Point tracking data:

= Beginning of Section =

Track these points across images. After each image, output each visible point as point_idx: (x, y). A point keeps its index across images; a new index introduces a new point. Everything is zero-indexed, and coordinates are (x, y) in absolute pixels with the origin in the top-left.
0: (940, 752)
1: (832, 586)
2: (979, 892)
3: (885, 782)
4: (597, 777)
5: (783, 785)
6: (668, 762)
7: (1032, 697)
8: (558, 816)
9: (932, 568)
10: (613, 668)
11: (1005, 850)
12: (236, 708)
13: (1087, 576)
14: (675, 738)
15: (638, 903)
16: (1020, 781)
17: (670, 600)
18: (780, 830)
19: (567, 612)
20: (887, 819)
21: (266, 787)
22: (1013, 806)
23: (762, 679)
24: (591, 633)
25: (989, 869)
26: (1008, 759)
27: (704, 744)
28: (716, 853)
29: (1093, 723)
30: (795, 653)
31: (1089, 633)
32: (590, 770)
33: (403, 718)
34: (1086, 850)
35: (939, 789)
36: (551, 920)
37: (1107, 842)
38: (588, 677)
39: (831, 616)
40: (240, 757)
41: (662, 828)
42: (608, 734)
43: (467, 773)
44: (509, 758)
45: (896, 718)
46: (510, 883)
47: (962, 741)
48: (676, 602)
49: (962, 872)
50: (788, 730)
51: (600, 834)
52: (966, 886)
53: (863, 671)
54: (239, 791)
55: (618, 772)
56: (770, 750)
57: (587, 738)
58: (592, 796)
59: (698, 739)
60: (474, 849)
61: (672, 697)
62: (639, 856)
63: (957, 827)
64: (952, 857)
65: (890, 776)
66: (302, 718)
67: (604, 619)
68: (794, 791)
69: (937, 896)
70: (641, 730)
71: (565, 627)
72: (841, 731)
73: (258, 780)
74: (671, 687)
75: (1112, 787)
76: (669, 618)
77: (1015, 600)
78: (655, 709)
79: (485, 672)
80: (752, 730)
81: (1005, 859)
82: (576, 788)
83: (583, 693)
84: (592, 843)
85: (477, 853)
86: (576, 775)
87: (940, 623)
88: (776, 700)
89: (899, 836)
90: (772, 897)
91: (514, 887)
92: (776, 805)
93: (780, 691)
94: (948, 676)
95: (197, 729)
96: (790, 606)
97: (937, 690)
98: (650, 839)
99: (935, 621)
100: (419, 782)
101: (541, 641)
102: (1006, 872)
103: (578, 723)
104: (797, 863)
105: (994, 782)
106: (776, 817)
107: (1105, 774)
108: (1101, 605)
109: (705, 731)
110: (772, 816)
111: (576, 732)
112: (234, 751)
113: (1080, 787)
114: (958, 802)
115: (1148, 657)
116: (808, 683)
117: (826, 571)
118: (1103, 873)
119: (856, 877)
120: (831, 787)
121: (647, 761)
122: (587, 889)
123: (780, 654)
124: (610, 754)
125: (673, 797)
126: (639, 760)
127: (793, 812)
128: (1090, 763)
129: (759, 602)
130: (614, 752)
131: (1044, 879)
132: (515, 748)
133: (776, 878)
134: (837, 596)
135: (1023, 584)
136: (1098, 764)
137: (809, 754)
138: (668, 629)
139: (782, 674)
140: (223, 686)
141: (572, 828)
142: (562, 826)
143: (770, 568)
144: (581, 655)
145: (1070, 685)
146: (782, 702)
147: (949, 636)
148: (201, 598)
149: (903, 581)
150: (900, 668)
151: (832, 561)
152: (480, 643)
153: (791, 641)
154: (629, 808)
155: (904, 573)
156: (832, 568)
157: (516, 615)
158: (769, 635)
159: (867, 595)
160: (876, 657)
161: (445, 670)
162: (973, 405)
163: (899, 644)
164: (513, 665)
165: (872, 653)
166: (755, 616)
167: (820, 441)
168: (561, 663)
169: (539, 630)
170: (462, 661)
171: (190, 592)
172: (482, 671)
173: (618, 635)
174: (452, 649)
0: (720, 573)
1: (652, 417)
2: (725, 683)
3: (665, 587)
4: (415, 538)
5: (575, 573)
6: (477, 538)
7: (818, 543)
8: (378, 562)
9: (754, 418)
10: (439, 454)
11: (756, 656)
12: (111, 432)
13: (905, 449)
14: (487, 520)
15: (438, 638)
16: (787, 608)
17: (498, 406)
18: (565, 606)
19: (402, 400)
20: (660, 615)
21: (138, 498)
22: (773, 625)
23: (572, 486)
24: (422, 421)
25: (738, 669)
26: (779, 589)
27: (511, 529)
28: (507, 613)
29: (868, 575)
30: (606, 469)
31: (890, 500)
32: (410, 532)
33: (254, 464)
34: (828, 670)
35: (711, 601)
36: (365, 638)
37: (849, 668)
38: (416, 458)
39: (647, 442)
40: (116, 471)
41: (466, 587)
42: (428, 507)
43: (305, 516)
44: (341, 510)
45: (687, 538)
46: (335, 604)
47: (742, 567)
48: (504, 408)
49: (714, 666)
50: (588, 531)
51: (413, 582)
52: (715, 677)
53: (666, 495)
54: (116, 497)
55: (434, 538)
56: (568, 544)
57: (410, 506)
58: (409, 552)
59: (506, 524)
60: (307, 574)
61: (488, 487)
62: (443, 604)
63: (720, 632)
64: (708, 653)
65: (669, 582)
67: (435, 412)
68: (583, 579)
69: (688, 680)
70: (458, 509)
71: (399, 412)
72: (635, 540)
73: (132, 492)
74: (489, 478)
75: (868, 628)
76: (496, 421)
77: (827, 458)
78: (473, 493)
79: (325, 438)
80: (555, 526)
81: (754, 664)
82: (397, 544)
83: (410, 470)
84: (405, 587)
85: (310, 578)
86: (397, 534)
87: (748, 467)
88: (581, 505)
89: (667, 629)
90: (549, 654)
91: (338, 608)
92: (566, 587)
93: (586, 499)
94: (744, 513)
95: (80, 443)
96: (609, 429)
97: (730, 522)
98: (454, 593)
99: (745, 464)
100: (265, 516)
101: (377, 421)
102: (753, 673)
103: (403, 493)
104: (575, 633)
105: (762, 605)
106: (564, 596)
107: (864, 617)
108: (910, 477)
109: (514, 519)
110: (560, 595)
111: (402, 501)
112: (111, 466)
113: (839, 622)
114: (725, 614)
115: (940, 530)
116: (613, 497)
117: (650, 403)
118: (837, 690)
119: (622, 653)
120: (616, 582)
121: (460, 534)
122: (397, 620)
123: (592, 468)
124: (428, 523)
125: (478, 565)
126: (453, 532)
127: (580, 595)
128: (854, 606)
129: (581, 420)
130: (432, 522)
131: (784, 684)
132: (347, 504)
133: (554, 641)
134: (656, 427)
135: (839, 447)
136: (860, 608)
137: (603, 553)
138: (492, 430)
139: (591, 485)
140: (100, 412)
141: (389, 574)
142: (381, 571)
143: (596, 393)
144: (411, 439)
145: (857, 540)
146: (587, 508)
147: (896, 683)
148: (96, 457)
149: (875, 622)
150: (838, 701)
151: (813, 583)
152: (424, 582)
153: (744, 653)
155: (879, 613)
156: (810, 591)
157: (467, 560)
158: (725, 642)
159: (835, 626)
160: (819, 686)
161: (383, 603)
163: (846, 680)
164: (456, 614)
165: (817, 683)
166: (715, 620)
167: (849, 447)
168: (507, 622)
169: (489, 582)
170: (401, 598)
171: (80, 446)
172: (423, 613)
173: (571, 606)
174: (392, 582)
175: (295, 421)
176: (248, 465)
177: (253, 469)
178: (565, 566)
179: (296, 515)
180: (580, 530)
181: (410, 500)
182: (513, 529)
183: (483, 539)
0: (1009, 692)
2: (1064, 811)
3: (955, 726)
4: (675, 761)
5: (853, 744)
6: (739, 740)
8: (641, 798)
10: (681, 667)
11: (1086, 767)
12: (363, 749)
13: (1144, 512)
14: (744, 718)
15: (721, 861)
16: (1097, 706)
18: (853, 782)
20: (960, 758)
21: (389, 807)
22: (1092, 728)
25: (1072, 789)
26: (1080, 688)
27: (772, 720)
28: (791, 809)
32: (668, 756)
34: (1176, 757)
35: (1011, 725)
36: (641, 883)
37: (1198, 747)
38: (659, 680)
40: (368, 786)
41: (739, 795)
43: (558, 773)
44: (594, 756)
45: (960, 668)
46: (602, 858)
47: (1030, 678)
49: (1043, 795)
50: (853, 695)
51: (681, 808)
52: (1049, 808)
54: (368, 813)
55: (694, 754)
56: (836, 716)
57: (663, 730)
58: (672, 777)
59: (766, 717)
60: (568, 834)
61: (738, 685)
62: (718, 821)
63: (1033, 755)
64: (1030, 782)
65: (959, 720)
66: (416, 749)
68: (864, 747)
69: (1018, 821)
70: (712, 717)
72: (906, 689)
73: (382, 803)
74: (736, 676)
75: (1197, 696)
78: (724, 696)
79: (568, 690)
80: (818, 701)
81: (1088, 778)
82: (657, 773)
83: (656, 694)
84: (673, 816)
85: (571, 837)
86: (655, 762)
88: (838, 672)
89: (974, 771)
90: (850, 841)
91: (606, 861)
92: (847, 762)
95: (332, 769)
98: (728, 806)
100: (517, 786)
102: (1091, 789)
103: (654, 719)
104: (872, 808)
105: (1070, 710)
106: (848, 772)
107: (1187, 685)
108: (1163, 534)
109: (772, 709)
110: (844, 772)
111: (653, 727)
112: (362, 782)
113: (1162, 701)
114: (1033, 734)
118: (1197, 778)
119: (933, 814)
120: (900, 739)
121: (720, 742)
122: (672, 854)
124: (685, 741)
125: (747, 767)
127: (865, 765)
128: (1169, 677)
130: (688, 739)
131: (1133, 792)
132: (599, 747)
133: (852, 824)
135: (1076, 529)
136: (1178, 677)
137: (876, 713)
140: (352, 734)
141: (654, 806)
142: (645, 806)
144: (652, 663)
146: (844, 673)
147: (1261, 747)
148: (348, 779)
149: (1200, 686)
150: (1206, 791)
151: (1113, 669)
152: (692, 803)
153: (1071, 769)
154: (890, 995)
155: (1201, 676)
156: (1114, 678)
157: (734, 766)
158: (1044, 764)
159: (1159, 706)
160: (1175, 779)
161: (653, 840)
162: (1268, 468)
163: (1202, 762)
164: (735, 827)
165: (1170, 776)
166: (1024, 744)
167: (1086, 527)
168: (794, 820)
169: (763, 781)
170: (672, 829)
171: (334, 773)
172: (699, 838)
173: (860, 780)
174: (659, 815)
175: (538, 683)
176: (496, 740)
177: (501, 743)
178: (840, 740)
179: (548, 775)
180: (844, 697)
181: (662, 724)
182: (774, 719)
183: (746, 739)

= End of Section =

▶ EXERCISE DESCRIPTION
Restate word for word only the lines above from the line containing "27: (704, 744)" to the line containing "148: (201, 598)", both of them included.

▶ ANSWER TO THIS TASK
27: (704, 744)
28: (716, 853)
29: (1093, 723)
30: (795, 653)
31: (1089, 633)
32: (590, 770)
33: (403, 718)
34: (1086, 850)
35: (939, 789)
36: (551, 920)
37: (1107, 842)
38: (588, 677)
39: (831, 616)
40: (240, 757)
41: (662, 828)
42: (608, 734)
43: (467, 773)
44: (509, 758)
45: (896, 718)
46: (510, 883)
47: (962, 741)
48: (676, 602)
49: (962, 872)
50: (788, 730)
51: (600, 834)
52: (966, 886)
53: (863, 671)
54: (239, 791)
55: (618, 772)
56: (770, 750)
57: (587, 738)
58: (592, 796)
59: (698, 739)
60: (474, 849)
61: (672, 697)
62: (639, 856)
63: (957, 827)
64: (952, 857)
65: (890, 776)
66: (302, 718)
67: (604, 619)
68: (794, 791)
69: (937, 896)
70: (641, 730)
71: (565, 627)
72: (841, 731)
73: (258, 780)
74: (671, 687)
75: (1112, 787)
76: (669, 618)
77: (1015, 600)
78: (655, 709)
79: (485, 672)
80: (752, 730)
81: (1005, 859)
82: (576, 788)
83: (583, 693)
84: (592, 843)
85: (477, 853)
86: (576, 775)
87: (940, 623)
88: (776, 700)
89: (899, 836)
90: (772, 897)
91: (514, 887)
92: (776, 805)
93: (780, 691)
94: (948, 676)
95: (197, 729)
96: (790, 606)
97: (937, 690)
98: (650, 839)
99: (935, 621)
100: (419, 782)
101: (541, 641)
102: (1006, 872)
103: (578, 723)
104: (797, 863)
105: (994, 782)
106: (776, 817)
107: (1105, 774)
108: (1101, 605)
109: (705, 731)
110: (772, 816)
111: (576, 732)
112: (234, 751)
113: (1080, 787)
114: (958, 802)
115: (1148, 657)
116: (808, 683)
117: (826, 571)
118: (1103, 873)
119: (856, 877)
120: (831, 787)
121: (647, 761)
122: (587, 889)
123: (780, 654)
124: (610, 754)
125: (673, 797)
126: (639, 760)
127: (793, 812)
128: (1090, 763)
129: (759, 602)
130: (614, 752)
131: (1044, 879)
132: (515, 748)
133: (776, 878)
134: (837, 596)
135: (1023, 584)
136: (1098, 764)
137: (809, 754)
138: (668, 629)
139: (782, 674)
140: (223, 686)
141: (572, 828)
142: (562, 826)
143: (770, 568)
144: (581, 655)
145: (1070, 685)
146: (782, 702)
147: (949, 636)
148: (201, 598)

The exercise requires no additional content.